§ **STUDY TEXT**

# pics of homemade blinds



## billy673

here's a good one, 1st pic i ever posted, hope it works!
anybody got any pic's of their blinds / shootin' houses / stands ?


----------



## leo

*Congrats .............*

on the pic post  

Looks good, thanks for sharing


----------



## SWAMPFOX

How high is it?


----------



## cowboyron

here are mine.


----------



## Lostoutlaw

*Both of ya have good lookin blinds*

I don't have any pis of mine but all I use is tri pods and this year gonna put tops on them.. I know a little late to think about that      RIGHT


----------



## cowboyron

Here is one that I hunt out of minus the roof. I set it up without the top. Don't ask me why I just done it that way.


----------



## cowboyron

Here are a couple more that I build. I build these for Sky Box Blinds out of Troy Alabama.


----------



## cowboyron

5x5 Sky Box Blind


----------



## billy673

SWAMPFOX said:
			
		

> How high is it?



about 8' to the floor


----------



## billy673

here's one of us putting up a club blind (i never hunted out of this one, too noisy)
that's me on top!


----------



## sowega hunter

Here's a couple of mine. The ladder stand I put blind material around.


----------



## Mac

*?????????????*

it want let me post a picture


----------



## billy673

this one here ain't homemade, but its a good pic of my 2 daughters in one of them outhouse pop-up blinds


----------



## billy673

heres a good one


----------



## Mac

*here is one*

shooting tank


----------



## Mac

*another*

shooting tank


----------



## Mac

*one more*

tank on a trailer


----------



## Mac

*here is a lock on*

can't be afraid of heights


----------



## billy673

them shooting tanks look like they make good blinds


----------



## Mac

Yes they really spoil you.

§ **QUESTIONS ON THE MATERIAL**
(1) In the blind thread, rewrite the paragraph that starts "Here are a couple more that I build" as one shorter sentence that keeps its main facts.
(2) According to the blind thread, how high is billy673's first blind?
(3) Transcribe the stretch of the blind thread from "I don't have" through "it that way.".
You won't need the lines that come after the blind thread.

§ **GIVEN DATA**
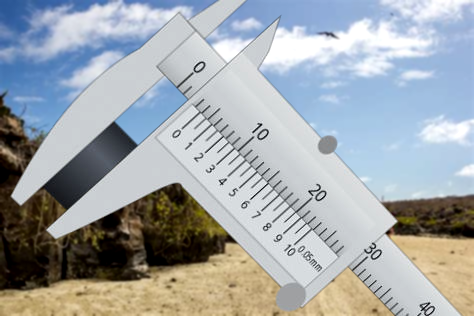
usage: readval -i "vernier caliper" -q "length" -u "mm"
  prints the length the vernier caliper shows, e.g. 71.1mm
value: 3.8mm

§ **ANSWERS TO THE TASKS**
(1) cowboyron builds these blinds for Sky Box Blinds of Troy, Alabama.

(2) About 8' to the floor.

(3)
I don't have any pis of mine but all I use is tri pods and this year gonna put tops on them.. I know a little late to think about that      RIGHT


----------



## cowboyron

Here is one that I hunt out of minus the roof. I set it up without the top. Don't ask me why I just done it that way.